Preparation of GTKO/SdaKO/CMAHKO/hCD46/hCD55/hTHBD pig with high expression level of human CD55 through a transgene strategy
jiaxiang Du1, Hao Feng2, Gang Chen2, Yi Wang3, Dengke Pan1,4.
1Chengdu Sino-Clone Organ Biotechnology, Co., Ltd., Chengdu, People's Republic of China; 2Institute of Organ Transplantation,Tongji Hospital,Tongji Medical College, Huazhong University of Science and Technology, Wuhan, People's Republic of China; 3Department of Organ Transplantation, The Transplantation Institute of HainanMedical University, The Second Affiliated Hospital of Hainan Medical University, Hainan, People's Republic of China; 4Sichuan Key Laboratory of Clinical Immunological Translational Medicine, Sichuan Provincial People's Hospital, University of Electronic Science and Technology of China, Chengdu, People's Republic of China
Introduction: Modification of gene expression in the pig contributes to the long-term survival of pig organ grafts in monkeys. In addition to knockout of major xenoantigens, the expression of human complement regulatory proteins (hCRPs) is beneficial. The protective effect of hCRPs is related to their type and expression level. However, highly-expressed transgenes may be harmful to the health of the pig, e.g., by increasing the risk of infection risk (e.g., hCD46, which is a receptor for the measles virus). We prepared GTKO/SdaKO/CMAHKO/hCD46/hCD55/hTHBD pigs with high expression of hCD55.

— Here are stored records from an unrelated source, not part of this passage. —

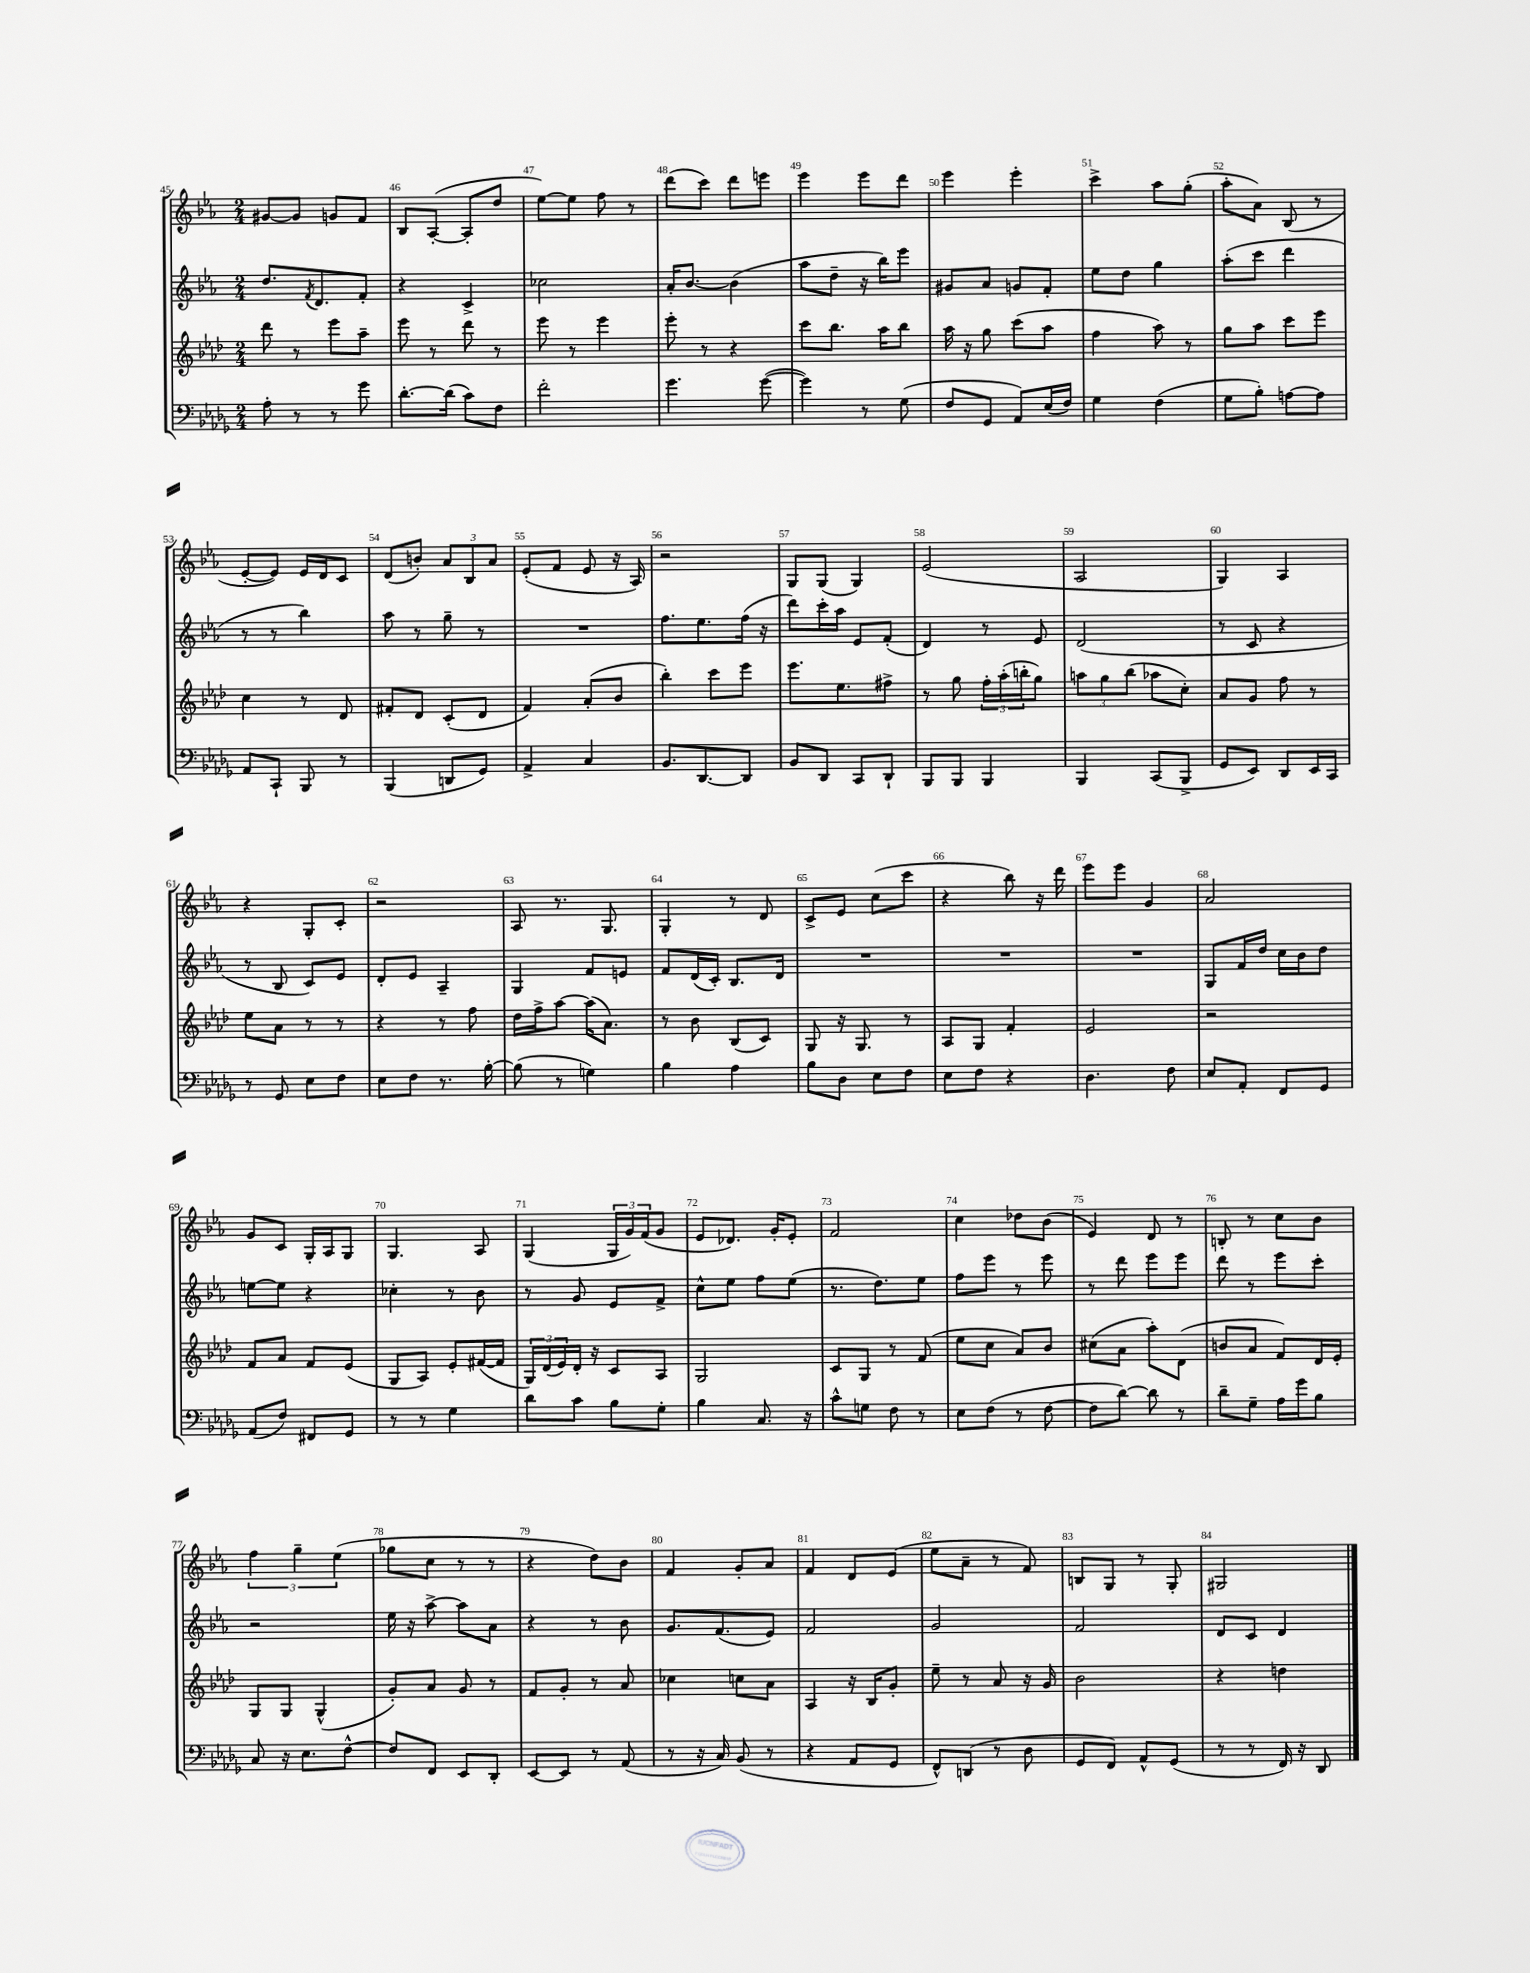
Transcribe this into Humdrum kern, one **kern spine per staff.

**kern	**kern	**kern	**kern
*part4	*part3	*part2	*part1
*staff4	*staff3	*staff2	*staff1
*clefF4	*clefG2	*clefG2	*clefG2
*k[b-e-a-d-g-]	*k[b-e-a-d-]	*k[b-e-a-]	*k[b-e-a-]
*M2/4	*M2/4	*M2/4	*M2/4
=45	=45	=45	=45
8A-'\	8ddd-\	8.dd/L	[8g#X/L
8r	8r	.	8g#/J]
.	.	8qf/	.
.	.	8.d/	.
8r	8eee-\L	.	8gn/L
8g-\	8aa-~\J	8f'/J	8f/J
=46	=46	=46	=46
[8.d-'\L	8eee-\	4r	8B-/L
.	8r	.	([8A-'/J
(16d-\Jk]	.	.	.
8c\L)	8ddd-\	4c^/	8A-'/L]
8F\J	8r	.	8dd/J
=47	=47	=47	=47
2f'\	8eee-\	2cc-X\	[8ee-\L)
.	8r	.	8ee-\J]
.	4eee-\	.	8ff\
.	.	.	8r
=48	=48	=48	=48
4.g-\	8eee-'\	16a-'/KL	(8ddd\L
.	.	[8.b-/J	.
.	8r	.	8ccc\J)
.	4r	(4b-\]	8ddd\L
([8g-\	.	.	8eeen\J
=49	=49	=49	=49
4g-\])	8ccc\L	8aa-\L	4eee-\
.	8.bb-\J	8dd~\J	.
8r	.	16r	8eee-\L
.	16aa-\KL	16bb-\KL)	.
(8G-\	8bb-\J	8eee-\J	8ddd\J
=50	=50	=50	=50
8F/L	16aa-\	8g#X/L	4eee-\
.	16r	.	.
8GG-/J	8gg\	8a-/J	.
8AA-/L)	(8ccc\L	8gn/L	4eee-'\
(16E-/L	8aa-\J	8f'/J	.
16F/JJ)	.	.	.
=51	=51	=51	=51
4G-\	4ff\	8ee-\L	4ccc^\
.	.	8dd\J	.
(4F\	8aa-\)	4gg\	8aa-\L
.	8r	.	(8gg'\J
=52	=52	=52	=52
8G-\L	8gg\L	(8aa-'\L	8aa-'\L
8B-'\J)	8aa-\J	8ccc\J	8a-\J)
[8An\L	8ccc\L	4ddd\	(8B-/
8A\J]	8eee-\J	.	8r
!!LO:LB:g=z
=53	=53	=53	=53
8AA-/L	4cc\	8r	[8e-'/L
8CC`/J	.	8r	8e-/J])
8BBB-/	8r	4bb-\)	16e-/LL
.	.	.	16d/J
8r	8d-/	.	8c/J
=54	=54	=54	=54
(4BBB-/	8f#X'/L	8aa-\	(8d/L
.	8d-/J	8r	8bn'/J)
8DDn/L	(8c'/L	8gg~\	12a-/L
.	.	.	12B-/
8GG-/J)	8d-/J	8r	.
.	.	.	12a-/J
=55	=55	=55	=55
4AA-^/	4f/)	2r	(8e-'/L
.	.	.	8f/J
4C/	(8a-'/L	.	8e-/
.	8b-/J	.	16r
.	.	.	16A-/)
=56	=56	=56	=56
8.BB-/L	4bb-'\)	8.ff\L	2r
[8.DD-/	.	8.ee-\	.
.	8ccc\L	.	.
8DD-/J]	8eee-\J	(16ff\Jk	.
.	.	16r	.
=57	=57	=57	=57
8BB-/L	8.eee-\L	8ddd\L)	8G/L
8DD-/J	.	16ccc'\L	(8G/J
.	8.ee-\	16aa-\JJ	.
8CC/L	.	8e-/L	4G/)
8DD-`/J	8ff#X^\J	(8f'/J	.
=58	=58	=58	=58
8BBB-/L	8r	4d/)	(2e-/
8BBB-/J	8gg\	.	.
4BBB-/	24ff'\LL	8r	.
.	(24aa-'\	.	.
.	24bbn'\J	.	.
.	8gg\J)	8e-/	.
=59	=59	=59	=59
4BBB-/	12aan\L	(2d/	2A-/
.	12gg\	.	.
.	(12bb-\J	.	.
(8CC/L	8aa-X\L	.	.
8BBB-^/J	8cc'\J)	.	.
=60	=60	=60	=60
8GG-/L	8a-/L	8r	4G/)
8EE-/J)	8g/J	8c/	.
8DD-/L	8ff\	4r	4A-/
16EE-/L	8r	.	.
16CC/JJ	.	.	.
!!LO:LB:g=z
=61	=61	=61	=61
8r	8ee-\L	8r	4r
8GG-/	8a-\J	8B-/	.
8E-\L	8r	8c/L)	8G'/L
8F\J	8r	8e-/J	8c'/J
=62	=62	=62	=62
8E-\L	4r	8d'/L	2r
8F\J	.	8e-/J	.
8.r	8r	4A-~/	.
.	8ff\	.	.
[16B-'\	.	.	.
=63	=63	=63	=63
(8B-\]	16dd-\LL	4G/	8A-/
.	16ff^\J	.	.
8r	[8aa-\J	.	8.r
4Gn\)	(16aa-\KL]	8f/L	.
.	8.a-\J)	.	8.G/
.	.	8en/J	.
=64	=64	=64	=64
4B-\	8r	8f/L	4G'/
.	8b-\	(16d/L	.
.	.	16c'/JJ)	.
4A-\	(8B-/L	8.B-/L	8r
.	8c/J)	.	8d/
.	.	16d/Jk	.
=65	=65	=65	=65
8B-\L	8G/	2r	8c^/L
8D-\J	16r	.	8e-/J
.	8.G/	.	.
8E-\L	.	.	(8cc\L
8F\J	8r	.	8ccc\J
=66	=66	=66	=66
8E-\L	8A-/L	2r	4r
8F\J	8G/J	.	.
4r	4f'/	.	8bb-\)
.	.	.	16r
.	.	.	16ddd\
=67	=67	=67	=67
4.D-\	2e-/	2r	8eee-\L
.	.	.	8eee-\J
.	.	.	4g/
8F\	.	.	.
=68	=68	=68	=68
8E-/L	2r	8G/L	2a-/
8AA-'/J	.	16f/L	.
.	.	16dd/JJ	.
8FF/L	.	16cc\LL	.
.	.	16b-\J	.
8GG-/J	.	8dd\J	.
!!LO:LB:g=z
=69	=69	=69	=69
(8AA-/L	8f/L	[8een\L	8g/L
8F/J)	8a-/J	8ee\J]	8c/J
8FF#X/L	8f/L	4r	16G'/LL
.	.	.	16A-/J
8GG-/J	(8e-/J	.	8G/J
=70	=70	=70	=70
8r	8G/L	4cc-X'\	4.G/
8r	8A-/J)	.	.
4G-\	8e-'/L	8r	.
.	([16f#X/L	8b-\	8A-/
.	16f#/JJ]	.	.
=71	=71	=71	=71
8d-\L	24G/LL)	8r	(4G/
.	(24d-/	.	.
.	24e-/)	.	.
8c\J	16d-'/JJ	8g/	.
.	16r	.	.
8B-\L	8c/L	8e-/L	24G/LL
.	.	.	24g/)
.	.	.	(24f/J
8G-'\J	8A-/J	8f^/J	8g/J
=72	=72	=72	=72
4B-\	2G/	8cc^^\L	8e-/L
.	.	8ee-\J	8.d-X/J)
8.C/	.	8ff\L	.
.	.	.	16g'/KL
.	.	(8ee-\J	8e-'/J
16r	.	.	.
=73	=73	=73	=73
8c^^\L	8c/L	8.r	2f/
8Gn\J	8G/J	.	.
.	.	8.dd\L)	.
8F\	8r	.	.
8r	(8f/	8ee-\J	.
=74	=74	=74	=74
8E-\L	8ee-\L	8ff\L	4cc\
(8F\J	8cc\J	8eee-\J	.
8r	8a-/L)	8r	8dd-X\L
[8F\	8b-/J	8eee-\	(8b-\J
=75	=75	=75	=75
8F\L]	(8cc#X\L	8r	4e-/)
[8d-\J)	8a-\J	8ddd\	.
8d-\]	8aa-'\L)	8eee-\L	8d/
8r	(8d-\J	8eee-\J	8r
=76	=76	=76	=76
8d-~\L	8bn/L	8ddd\	8Bn'/
8G-~\J	8a-/J	8r	8r
16A-\LL	8f/L)	8eee-\L	8cc\L
16g-\J	.	.	.
8B-\J	16d-/L	8ccc'\J	8b-\J
.	16e-'/JJ	.	.
!!LO:LB:g=z
=77	=77	=77	=77
8C/	8G/L	2r	6ff\
16r	8G/J	.	.
.	.	.	6gg~\
8.E-\L	.	.	.
.	(4G^^/	.	.
.	.	.	(6ee-\
[8F^^\J	.	.	.
=78	=78	=78	=78
8F/L]	8g'/L)	16ee-\	8gg-X\L
.	.	16r	.
8FF/J	8a-/J	[8aa-^\	8cc\J
8EE-/L	8g/	8aa-\L]	8r
8DD-'/J	8r	8a-\J	8r
=79	=79	=79	=79
[8EE-/L	8f/L	4r	4r
8EE-/J]	8g'/J	.	.
8r	8r	8r	8dd\L)
(8AA-/	8a-/	8b-\	8b-\J
=80	=80	=80	=80
8r	4cc-X\	8.g/L	4f/
16r	.	.	.
16C/)	.	(8.f/	.
(8BB-/	8ccn\L	.	8g'/L
8r	8a-\J	8e-/J)	8a-/J
=81	=81	=81	=81
4r	4A-/	2f/	4f/
8AA-/L	16r	.	8d/L
.	16B-/KL	.	.
8GG-/J	8g'/J	.	(8e-/J
=82	=82	=82	=82
8FF^^/L)	8ee-~\	2g/	8ee-\L
(8DDn/J	8r	.	8a-~\J
8r	8a-/	.	8r
8D-\	16r	.	8f/)
.	16g/	.	.
=83	=83	=83	=83
8GG-/L	2b-\	2f/	8Bn/L
8FF/J)	.	.	8G/J
8AA-^^/L	.	.	8r
(8GG-/J	.	.	8G'/
=84	=84	=84	=84
8r	4r	8d/L	2G#X/
8r	.	8c/J	.
16FF/)	4ddn\	4d/	.
16r	.	.	.
8DD-/	.	.	.
==	==	==	==
*-	*-	*-	*-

Methods: Two vectors containing the same sequence of the hCD55 gene and promoter were constructed, one with and one without marker genes. The other vector elements, e.g., kozak, had minor differences in their sequences. First, the vectors were transferred into fibroblasts of identical GTKO pigs, and then two kinds of hCD55 pigs were prepared by somatic cell nuclear transfer. PBMCs were isolated from GTKO, GTKO/CD55#1, and GTKO/CD55#2 pigs. The expression of hCD55 in PBMCs was compared by flow cytometry. In addition, hCD55 expression levels in GTKO/SdaKO/CMAHKO/hCD46/hCD55/hTHBD pig endothelial cells and human endothelial cells were compared. PBMCs were incubated with human serum to detect the binding of antibodies. Complement-dependent cytotoxicity (CDC) tests were performed with rabbit complement and human complement. The binding of human complement C3, C4, and C5b-9 was measured when incubated with fresh human serum.
Results: CD55#1 pigs and CD55#2 pigs were produced with and without a marker gene, respectively. The expression level of the hCD55 protein on PBMCs in CD55#2 pigs was 8 times higher than that in CD55#1 pigs. The expression level of hCD55 in GTKO/SdaKO/CMAHKO/hCD46/hCD55/hTHBD pigs was 10 times higher than that of hCD55 on human endothelial cells (Figure1). All of these hCD55 pigs were healthy and had offspring.
Human antibody binding to PBMCs was similar in all pigs, but CDC was significantly different (P<0.01). CD55#2 showed better complement protection than CD55#1. The inhibitory effect of hCD55 on human complement was significantly stronger than on rabbit complement. After PBMCs were incubated with fresh human serum, the binding of human complement C3 and C5b-9 to hCD55 pig cells decreased significantly (P<0.01), with a greater decrease to CD55#2 cells than to CD55#1 cells (P<0.01).
Conclusions: The protective effect of hCD55 was related to its expression level, with a high level being associated with stronger protective function than a low level. Therefore, the quality and expression level of a transgene cannot be ignored. The gene-edited pigs chosen as sources of organs should focus on the protective effect of the transgenes, and not only on the number of transgenes inserted. The GTKO/SdaKO/CMAHKO/hCD46/hCD55/hTHBD pig should be a good ‘donor’ for clinical xenotransplantation.